As a consequence of the influences brought to bear on his mind during his two years' residence in Edinburgh, Darwin, who had entered that University with strong geological aspirations, left it and proceeded to Cambridge with a pronounced distaste for the whole subject. The result of this was that, during his career as an under-graduate, he neglected all the opportunities for geological study. During that important period of life, when he was between eighteen and twenty years of age, Darwin spent his time in riding, shooting and beetle-hunting, pursuits which were undoubtedly an admirable preparation for his future work as an explorer; but in none of his letters of this period does he even mention geology. He says, however, "I was so sickened with lectures at Edinburgh that I did not even attend Sedgwick's eloquent and interesting lectures." ("L.L." I. page 48.)

It was only after passing his examination, and when he went up to spend two extra terms at Cambridge, that geology again began to attract his attention. The reading of Sir John Herschel's "Introduction to the Study of Natural Philosophy", and of Humboldt's "Personal Narrative", a copy of which last had been given to him by his good friend and mentor Henslow, roused his dormant enthusiasm for science, and awakened in his mind a passionate desire for travel.
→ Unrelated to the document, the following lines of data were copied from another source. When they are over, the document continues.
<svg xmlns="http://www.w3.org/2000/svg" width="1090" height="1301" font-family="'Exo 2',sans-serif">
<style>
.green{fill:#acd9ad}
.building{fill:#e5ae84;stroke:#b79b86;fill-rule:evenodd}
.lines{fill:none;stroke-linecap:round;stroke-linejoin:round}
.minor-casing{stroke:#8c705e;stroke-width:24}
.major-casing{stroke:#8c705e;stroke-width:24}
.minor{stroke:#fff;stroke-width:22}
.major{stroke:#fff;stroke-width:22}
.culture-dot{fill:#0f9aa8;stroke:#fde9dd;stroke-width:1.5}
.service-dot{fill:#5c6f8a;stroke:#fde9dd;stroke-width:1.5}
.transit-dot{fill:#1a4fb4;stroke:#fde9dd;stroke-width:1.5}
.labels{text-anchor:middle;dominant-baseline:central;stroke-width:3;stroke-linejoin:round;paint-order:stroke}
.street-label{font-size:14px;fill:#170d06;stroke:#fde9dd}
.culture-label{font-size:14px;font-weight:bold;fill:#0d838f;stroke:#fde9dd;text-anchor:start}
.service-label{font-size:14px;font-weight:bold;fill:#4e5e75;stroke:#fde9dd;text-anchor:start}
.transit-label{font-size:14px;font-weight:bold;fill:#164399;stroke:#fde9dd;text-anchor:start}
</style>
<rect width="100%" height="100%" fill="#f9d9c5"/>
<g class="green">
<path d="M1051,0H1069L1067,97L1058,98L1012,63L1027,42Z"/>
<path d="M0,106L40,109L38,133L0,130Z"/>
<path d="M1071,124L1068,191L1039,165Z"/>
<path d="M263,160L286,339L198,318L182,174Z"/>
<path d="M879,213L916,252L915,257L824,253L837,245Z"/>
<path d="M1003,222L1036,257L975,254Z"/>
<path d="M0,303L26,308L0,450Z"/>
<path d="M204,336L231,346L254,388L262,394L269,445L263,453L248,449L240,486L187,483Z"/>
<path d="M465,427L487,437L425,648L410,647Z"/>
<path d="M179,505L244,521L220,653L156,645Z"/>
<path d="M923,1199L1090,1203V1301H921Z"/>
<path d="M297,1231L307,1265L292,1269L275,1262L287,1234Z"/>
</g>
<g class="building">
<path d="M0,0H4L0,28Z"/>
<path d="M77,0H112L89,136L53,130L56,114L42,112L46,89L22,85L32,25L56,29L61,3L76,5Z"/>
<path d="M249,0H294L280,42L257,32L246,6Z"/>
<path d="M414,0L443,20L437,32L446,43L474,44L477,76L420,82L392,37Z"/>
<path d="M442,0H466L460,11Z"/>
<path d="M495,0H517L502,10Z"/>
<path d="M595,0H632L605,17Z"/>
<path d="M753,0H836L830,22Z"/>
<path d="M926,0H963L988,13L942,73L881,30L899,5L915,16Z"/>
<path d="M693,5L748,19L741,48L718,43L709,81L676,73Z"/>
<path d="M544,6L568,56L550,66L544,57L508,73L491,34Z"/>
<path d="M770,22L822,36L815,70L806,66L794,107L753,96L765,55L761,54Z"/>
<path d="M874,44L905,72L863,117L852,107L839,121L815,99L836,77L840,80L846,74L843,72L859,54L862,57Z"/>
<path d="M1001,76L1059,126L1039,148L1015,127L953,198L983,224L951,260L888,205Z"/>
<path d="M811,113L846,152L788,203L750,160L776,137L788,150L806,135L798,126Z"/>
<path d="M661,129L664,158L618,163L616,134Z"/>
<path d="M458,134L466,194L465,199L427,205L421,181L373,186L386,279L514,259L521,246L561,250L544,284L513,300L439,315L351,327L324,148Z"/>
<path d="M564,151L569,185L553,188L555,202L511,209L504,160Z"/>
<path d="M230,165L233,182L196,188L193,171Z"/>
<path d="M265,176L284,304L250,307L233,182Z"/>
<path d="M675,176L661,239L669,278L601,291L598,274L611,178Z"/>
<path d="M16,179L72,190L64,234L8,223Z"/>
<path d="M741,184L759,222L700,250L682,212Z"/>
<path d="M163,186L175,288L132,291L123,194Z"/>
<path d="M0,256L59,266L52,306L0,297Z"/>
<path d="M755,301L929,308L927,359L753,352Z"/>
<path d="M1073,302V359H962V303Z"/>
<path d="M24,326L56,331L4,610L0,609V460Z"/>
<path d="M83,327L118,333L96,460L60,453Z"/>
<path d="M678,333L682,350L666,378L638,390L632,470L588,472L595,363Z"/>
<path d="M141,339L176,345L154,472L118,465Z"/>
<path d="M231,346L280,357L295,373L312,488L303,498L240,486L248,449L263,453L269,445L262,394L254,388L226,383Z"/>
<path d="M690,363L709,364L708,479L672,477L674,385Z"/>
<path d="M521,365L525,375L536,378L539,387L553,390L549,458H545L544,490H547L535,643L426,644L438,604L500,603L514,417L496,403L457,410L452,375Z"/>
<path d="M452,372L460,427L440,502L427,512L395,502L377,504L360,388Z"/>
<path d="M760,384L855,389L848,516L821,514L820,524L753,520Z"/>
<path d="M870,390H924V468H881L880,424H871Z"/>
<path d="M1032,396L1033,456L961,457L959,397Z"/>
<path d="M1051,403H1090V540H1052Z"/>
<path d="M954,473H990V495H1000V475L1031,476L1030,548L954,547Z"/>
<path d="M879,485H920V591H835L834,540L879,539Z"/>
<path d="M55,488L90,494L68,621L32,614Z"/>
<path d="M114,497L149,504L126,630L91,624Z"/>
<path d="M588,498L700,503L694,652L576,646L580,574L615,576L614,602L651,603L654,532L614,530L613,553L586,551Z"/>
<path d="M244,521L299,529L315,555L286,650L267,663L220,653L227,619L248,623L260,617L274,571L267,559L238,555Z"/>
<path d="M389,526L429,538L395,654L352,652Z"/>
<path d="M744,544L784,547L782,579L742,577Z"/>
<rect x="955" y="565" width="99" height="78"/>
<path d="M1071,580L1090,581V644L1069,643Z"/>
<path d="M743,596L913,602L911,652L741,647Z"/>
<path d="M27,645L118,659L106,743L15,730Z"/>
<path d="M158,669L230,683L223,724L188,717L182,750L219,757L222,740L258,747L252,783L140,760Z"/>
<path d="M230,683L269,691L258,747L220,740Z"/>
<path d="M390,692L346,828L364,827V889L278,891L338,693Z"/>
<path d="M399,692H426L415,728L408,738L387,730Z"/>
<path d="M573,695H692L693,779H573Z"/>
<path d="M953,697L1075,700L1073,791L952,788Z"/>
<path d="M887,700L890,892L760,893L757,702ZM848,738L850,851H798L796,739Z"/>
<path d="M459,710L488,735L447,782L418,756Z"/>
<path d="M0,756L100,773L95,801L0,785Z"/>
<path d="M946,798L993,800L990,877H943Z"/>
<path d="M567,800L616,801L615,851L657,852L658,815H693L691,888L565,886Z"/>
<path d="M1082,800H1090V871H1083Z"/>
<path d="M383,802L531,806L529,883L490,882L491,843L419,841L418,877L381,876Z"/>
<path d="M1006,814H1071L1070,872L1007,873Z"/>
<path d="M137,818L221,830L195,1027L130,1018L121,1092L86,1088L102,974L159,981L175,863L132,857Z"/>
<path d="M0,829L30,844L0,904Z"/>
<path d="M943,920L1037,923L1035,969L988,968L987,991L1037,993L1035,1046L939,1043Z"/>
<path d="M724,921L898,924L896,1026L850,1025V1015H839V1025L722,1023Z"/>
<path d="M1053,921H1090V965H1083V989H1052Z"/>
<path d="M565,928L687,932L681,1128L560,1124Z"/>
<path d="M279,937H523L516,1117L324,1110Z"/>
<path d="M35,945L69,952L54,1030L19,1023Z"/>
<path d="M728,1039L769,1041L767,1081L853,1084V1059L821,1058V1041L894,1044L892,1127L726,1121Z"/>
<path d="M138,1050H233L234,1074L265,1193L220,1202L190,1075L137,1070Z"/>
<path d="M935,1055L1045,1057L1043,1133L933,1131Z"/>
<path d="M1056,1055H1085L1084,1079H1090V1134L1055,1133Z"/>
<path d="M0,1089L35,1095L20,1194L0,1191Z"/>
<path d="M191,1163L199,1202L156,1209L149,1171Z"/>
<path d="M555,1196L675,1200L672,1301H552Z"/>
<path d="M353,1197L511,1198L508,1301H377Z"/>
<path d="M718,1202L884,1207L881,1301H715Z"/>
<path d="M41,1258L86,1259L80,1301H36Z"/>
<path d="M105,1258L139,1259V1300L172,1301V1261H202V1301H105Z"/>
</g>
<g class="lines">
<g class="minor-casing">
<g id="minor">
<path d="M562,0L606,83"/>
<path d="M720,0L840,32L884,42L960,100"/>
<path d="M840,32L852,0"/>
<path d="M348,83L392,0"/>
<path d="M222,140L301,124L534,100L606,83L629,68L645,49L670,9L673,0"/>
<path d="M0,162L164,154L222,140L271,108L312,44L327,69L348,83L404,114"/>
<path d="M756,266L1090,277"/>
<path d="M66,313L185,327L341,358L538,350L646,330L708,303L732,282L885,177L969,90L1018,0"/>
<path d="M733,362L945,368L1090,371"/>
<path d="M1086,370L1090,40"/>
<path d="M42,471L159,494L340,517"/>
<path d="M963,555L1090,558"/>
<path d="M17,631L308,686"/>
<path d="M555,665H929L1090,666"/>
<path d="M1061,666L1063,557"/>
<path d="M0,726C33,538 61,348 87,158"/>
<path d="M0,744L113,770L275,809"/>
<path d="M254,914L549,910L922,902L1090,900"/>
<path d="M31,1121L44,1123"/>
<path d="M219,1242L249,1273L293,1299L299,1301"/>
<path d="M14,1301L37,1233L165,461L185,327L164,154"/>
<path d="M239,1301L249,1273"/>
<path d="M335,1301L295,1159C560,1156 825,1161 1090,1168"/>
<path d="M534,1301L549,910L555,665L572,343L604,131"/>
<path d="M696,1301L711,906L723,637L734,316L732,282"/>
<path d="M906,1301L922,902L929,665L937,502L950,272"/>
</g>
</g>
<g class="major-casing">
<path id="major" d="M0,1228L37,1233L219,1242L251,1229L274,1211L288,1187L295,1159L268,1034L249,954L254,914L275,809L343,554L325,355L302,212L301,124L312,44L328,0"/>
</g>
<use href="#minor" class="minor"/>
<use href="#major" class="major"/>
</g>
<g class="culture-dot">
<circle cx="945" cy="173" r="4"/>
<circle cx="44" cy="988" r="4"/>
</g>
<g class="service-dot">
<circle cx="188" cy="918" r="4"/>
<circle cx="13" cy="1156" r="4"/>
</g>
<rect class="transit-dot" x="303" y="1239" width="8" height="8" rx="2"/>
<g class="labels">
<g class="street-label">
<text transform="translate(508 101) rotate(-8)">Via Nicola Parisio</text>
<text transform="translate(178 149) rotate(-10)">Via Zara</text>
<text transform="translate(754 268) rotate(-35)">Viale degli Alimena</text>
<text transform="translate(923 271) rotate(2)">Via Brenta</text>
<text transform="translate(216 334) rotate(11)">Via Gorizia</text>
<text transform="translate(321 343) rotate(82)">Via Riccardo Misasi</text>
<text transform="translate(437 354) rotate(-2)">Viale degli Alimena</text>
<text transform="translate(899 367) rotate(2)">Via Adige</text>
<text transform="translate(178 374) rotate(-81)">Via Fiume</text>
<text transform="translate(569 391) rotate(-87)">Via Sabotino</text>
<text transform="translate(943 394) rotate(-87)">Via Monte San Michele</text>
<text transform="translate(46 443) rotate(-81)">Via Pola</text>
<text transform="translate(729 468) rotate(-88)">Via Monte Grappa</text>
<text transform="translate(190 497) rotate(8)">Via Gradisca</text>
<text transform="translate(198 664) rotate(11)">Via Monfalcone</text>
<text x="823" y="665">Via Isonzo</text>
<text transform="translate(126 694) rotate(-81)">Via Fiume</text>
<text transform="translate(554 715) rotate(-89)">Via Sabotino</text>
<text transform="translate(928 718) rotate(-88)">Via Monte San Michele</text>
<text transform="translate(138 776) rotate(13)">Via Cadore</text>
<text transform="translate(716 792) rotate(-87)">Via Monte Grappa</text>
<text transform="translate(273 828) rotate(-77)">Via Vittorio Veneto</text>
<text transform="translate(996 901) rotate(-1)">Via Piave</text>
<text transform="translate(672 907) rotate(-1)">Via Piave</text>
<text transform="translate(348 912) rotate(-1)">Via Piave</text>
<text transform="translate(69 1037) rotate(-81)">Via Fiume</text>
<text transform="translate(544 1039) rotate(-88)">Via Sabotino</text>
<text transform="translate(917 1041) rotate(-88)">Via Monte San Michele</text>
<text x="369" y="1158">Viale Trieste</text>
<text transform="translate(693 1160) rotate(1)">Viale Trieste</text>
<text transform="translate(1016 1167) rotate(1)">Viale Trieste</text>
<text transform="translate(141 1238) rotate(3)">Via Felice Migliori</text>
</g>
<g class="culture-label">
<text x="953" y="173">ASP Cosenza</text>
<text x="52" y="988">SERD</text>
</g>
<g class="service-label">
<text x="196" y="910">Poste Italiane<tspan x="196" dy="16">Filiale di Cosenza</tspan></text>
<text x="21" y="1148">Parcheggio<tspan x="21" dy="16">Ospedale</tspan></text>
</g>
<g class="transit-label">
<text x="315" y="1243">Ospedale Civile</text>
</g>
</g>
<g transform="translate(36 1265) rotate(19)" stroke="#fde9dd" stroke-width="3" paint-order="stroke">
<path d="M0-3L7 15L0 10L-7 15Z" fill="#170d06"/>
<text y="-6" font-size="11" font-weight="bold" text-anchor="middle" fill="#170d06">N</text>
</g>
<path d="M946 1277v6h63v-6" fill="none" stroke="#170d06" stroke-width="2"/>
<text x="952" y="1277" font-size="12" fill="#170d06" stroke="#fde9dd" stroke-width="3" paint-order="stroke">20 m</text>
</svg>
And it was from Henslow, whom he had accompanied in his excursions, but without imbibing any marked taste, at that time, for botany, that the advice came to think of and to "begin the study of geology." ("L.L." I. page 56.) This was in 1831, and in the summer vacation of that year we find him back again at Shrewsbury "working like a tiger" at geology and endeavouring to make a map and section of Shropshire--work which he says was not "as easy as I expected." ("L.L." I. page 189.) No better field for geological studies could possibly be found than Darwin's native county.